![]() |
Sumber gambar: X/kartini_museum |
Raden Mas Soesalit Djojoadiningrat merupakan sosok pahlawan yang penuh akan warna dan dinamika. Soesalit lahir di Rembang, Jawa Tengah pada tanggal 13 September 1904. Ayahnya adalah Bupati Rembang yakni Raden Mas Adipati Ario Djojoadiningrat. Sementara itu sang ibu yakni Raden Ayu Kartini menjadi ikon emansipasi wanita yang pernah menggemparkan Belanda karena tulisan tangannya dalam membela perempuan. Akan tetapi, peristiwa tragis terjadi yakni sang ibu meninggalkan Soesalit saat Soesalit baru berusia 4 hari. Meski demikian, semangat juang dan dedikasinya terhadap bangsa tetap mengalir dalam darahnya.
Masa kecil Soesalit diwarnai cobaan berat. Pada usia 8 tahun, Soesalit kehilangan ayah tercinta, meninggalkan luka mendalam yang terus membayangi. Setelah menjadi yatim piatu, tanggung jawab atas pengasuhan dan pendidikan Soesalit beralih kepada kakak tirinya, Abdulkarnaen Djodjoadiningrat.
Pendidikan dan Karir Militer
Soesalit tumbuh sebagai anak yang cerdas dan penuh semangat. Mengikuti jejak ibundanya, Soesalit mengenyam pendidikan di Europe Lagere School (ELS), sekolah elite anak-anak Eropa dan tokoh-tokoh pribumi. Soesalit juga melanjutkan pendidikannya di Hogare Burger School (HBS) Semarang. Setelah HBS, Soesalit juga sempat menempuh pendidikan hukum di Rechthoogeschool (RHS) Batavia selama setahun, hingga menemukan panggilannya dalam dunia militer.

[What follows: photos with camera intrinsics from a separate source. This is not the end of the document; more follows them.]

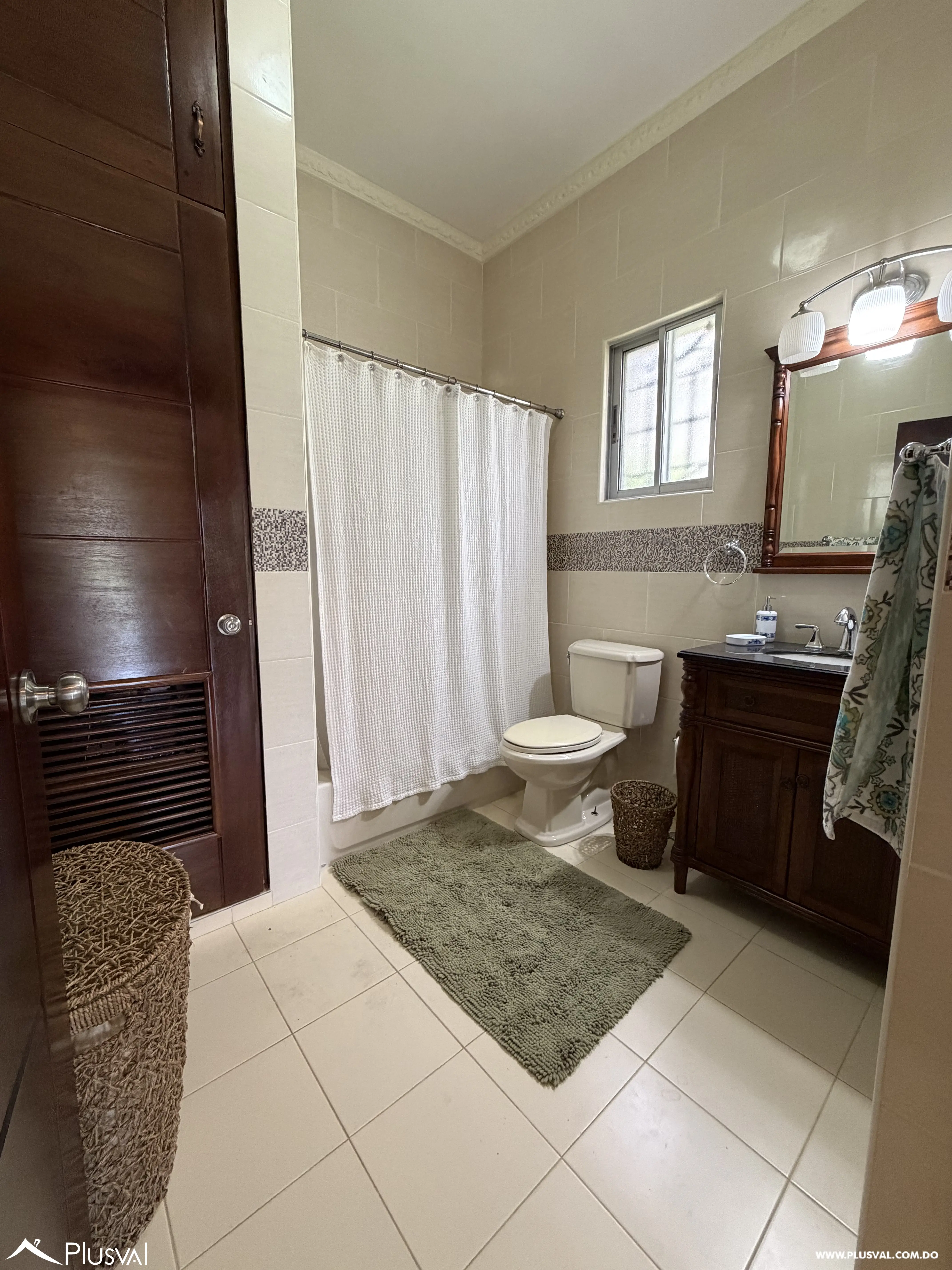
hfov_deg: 85.7
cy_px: 635
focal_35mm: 14
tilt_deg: -8.0
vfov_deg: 102.1
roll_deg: -1.0
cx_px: 476
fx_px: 513
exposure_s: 1/60
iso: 400
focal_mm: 2.22
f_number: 2.2
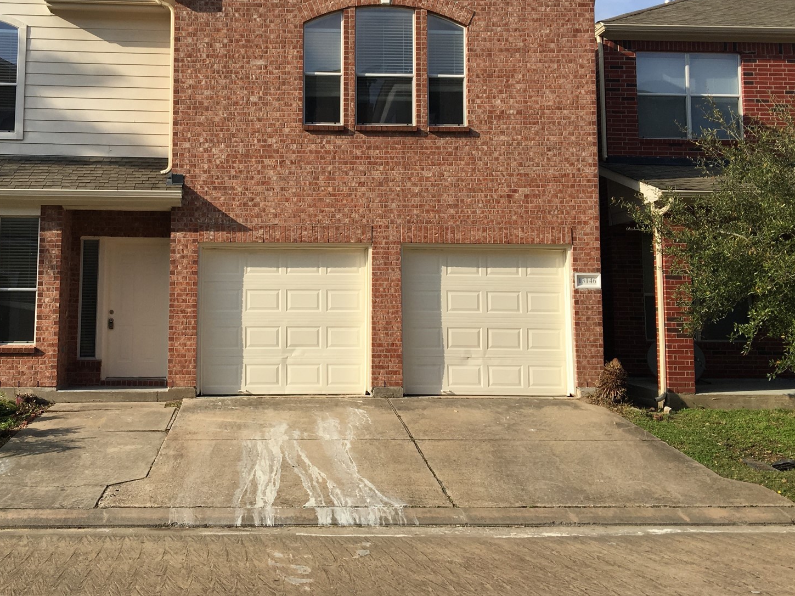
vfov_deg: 34.9
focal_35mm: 41
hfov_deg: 45.3
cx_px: 292
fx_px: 941
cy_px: 213
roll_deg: -0.1
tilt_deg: +7.0
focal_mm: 4.15
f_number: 2.2
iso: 25
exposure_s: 1/1637
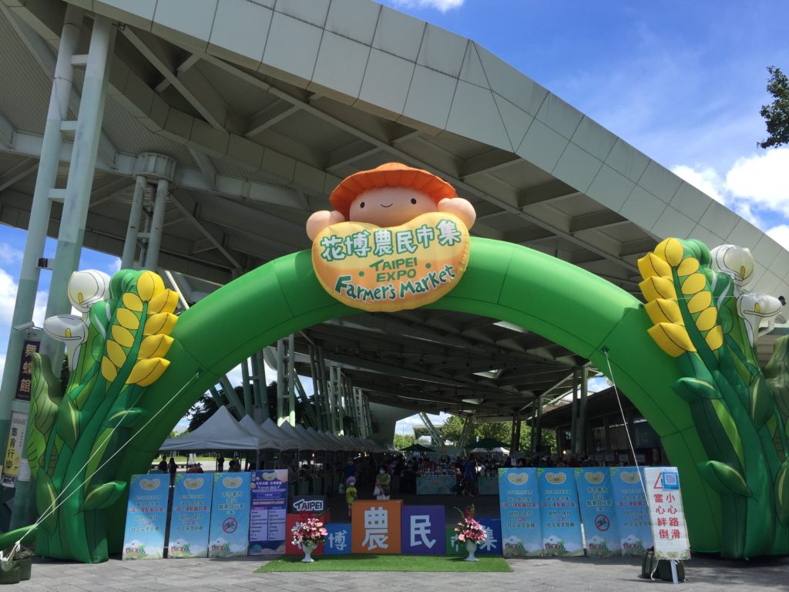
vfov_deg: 48.2
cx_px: 394
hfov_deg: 61.7
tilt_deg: +11.8
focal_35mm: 29
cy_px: 296
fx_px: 661
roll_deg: +0.1
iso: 32
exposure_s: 1/1041
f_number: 2.2
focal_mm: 4.15
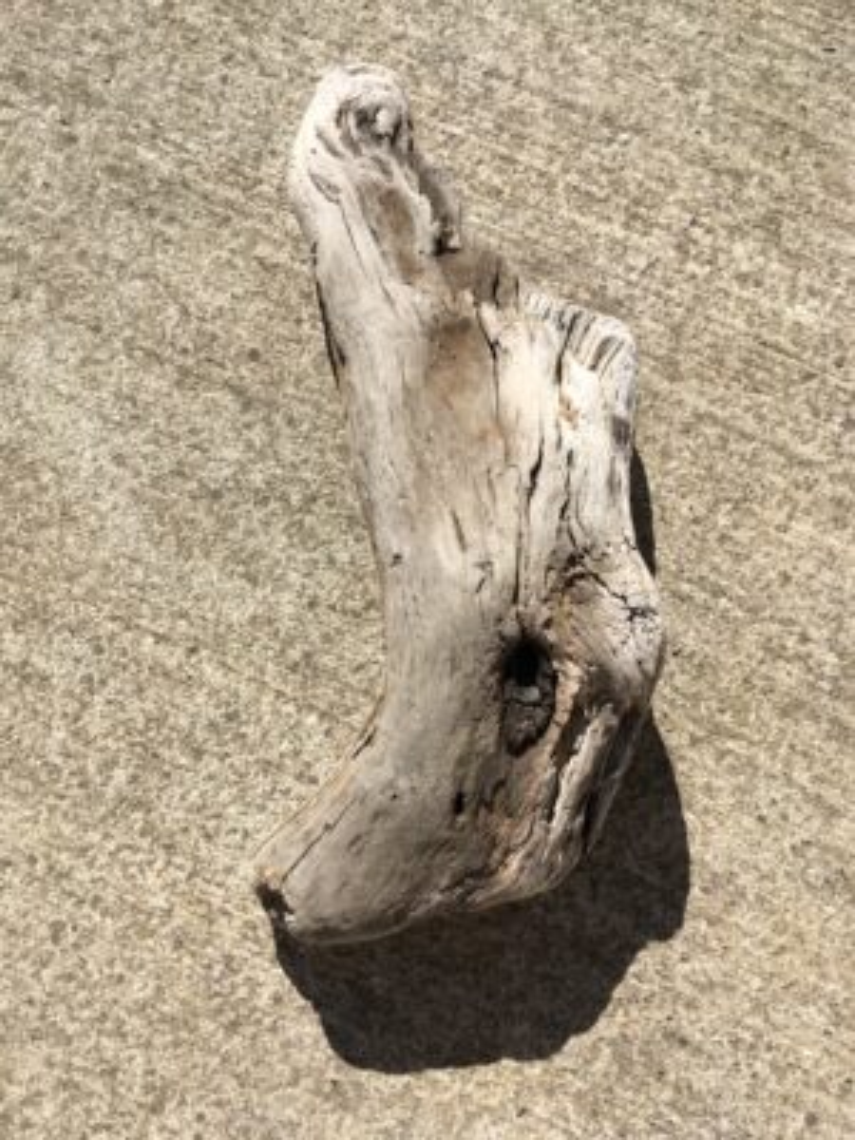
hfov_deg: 48.2
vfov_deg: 61.7
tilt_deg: -81.8
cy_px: 570
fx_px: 955
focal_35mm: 29
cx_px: 428
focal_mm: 4.15
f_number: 2.2
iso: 25
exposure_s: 1/2262
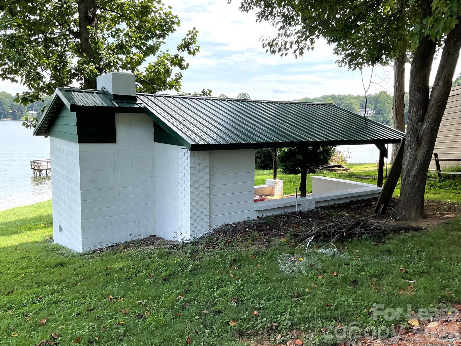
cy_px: 171
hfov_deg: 60.0
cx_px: 224
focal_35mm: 30
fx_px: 400
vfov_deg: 46.8
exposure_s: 1/719
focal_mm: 3
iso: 16
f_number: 1.8
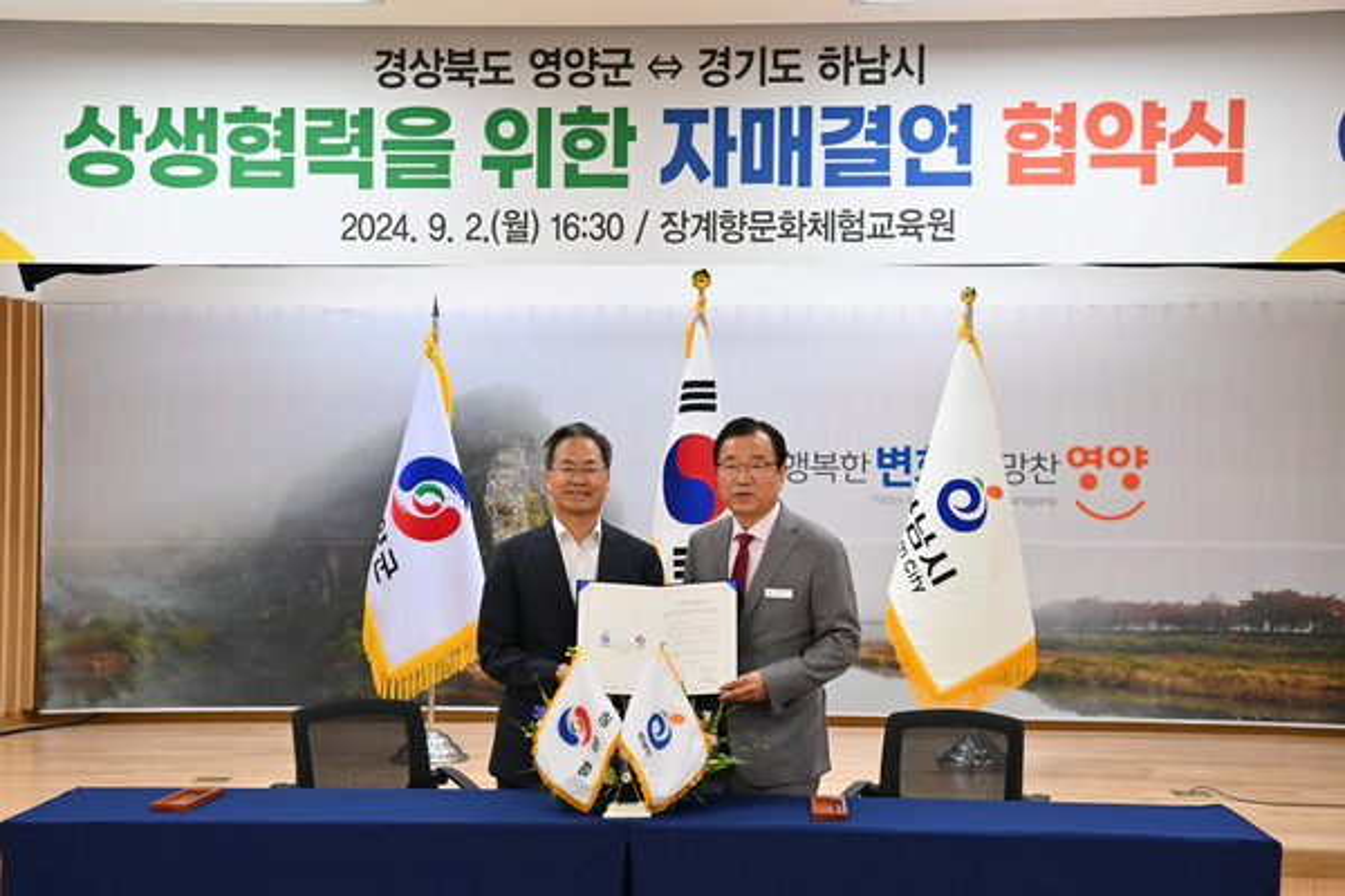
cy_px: 448
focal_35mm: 48
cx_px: 672
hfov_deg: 41.1
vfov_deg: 28.1
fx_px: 1793
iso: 800
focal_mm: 48
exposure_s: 1/100
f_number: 4.5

Ketika Jepang menduduki Indonesia, Soesalit bergabung dengan Tentara Sukarela Pembela Tanah Air (PETA). Melansir laman Tirto.id dedikasi Soesalit yang luar biasa terhadap Indonesia membuat karir militernya melejit, Soesalit menjadi daidancho – komandan Batalyon setara mayor atau letnan kolonel PETA Banyumas II di Sumpiuh pada 1943-1945. Nasution juga mencatat bahwa Soesalit pernah menjadi panglima Divisi I Diponegoro.
Dilema Militer
Pada September 1948, terjadi peristiwa Madiun yang menjadi bentuk pemberontakan kaum komunis. Kemudian ditemukan sebuah dokumen yang dianggap milik kaum pemberontak, dalam dokumen tersebut Soesalit disebut sebagai “orang yang diharapkan” sehingga muncul tudingan bahwa Soesalit mendukung kaum kiri. Kendati demikian tak pernah ada bukti konkrit perihal keterlibatannya dengan pihak komunis. Setelah dilema itu, Soesalit tak lagi menjabat sebagai panglima militer di Jawa. Namun hal itu sedikitpun tak membuat semangat juangnya pupus.
Warisan Abadi
Soesalit menghembuskan nafas terakhirnya pada 17 Maret 1962 dan dimakamkan di kompleks makam R.A. Kartini di Desa Bulu, Kabupaten Rembang. Meski banyak prestasi dan pangkat yang pernah disandang Soesalit, di akhir hayatnya tak ada satu pun penghargaan diperolehnya. Sitisoemandari mengatakan “sampai akhir hayatnya, Soesalit tetap hidup sederhana dan tak pernah mau mengambil keuntungan dari kenyataan bahwa dirinya merupakan putra tunggal Ibu Kartini, sehingga tatkala dia meninggal, dialah satu dari beberapa jenderal yang meninggal dalam keadaan melarat.”
Tidak banyak yang tau siapa itu Soesalit dan apa kontribusinya terhadap negara. Sosok yang memang tak mau dirinya terekspos dunia. Anaknya, Boedhy Setia Soesalit selalu mengingat pesan penting semasa hidup ayahnya, “Jangan pernah suka menonjolkan diri sebagai keturunan Kartini!”.
Semoga perjuangannya dapat menginpirasi kita semua untuk terus berjuang menegakkan keadilan dan kebenaran.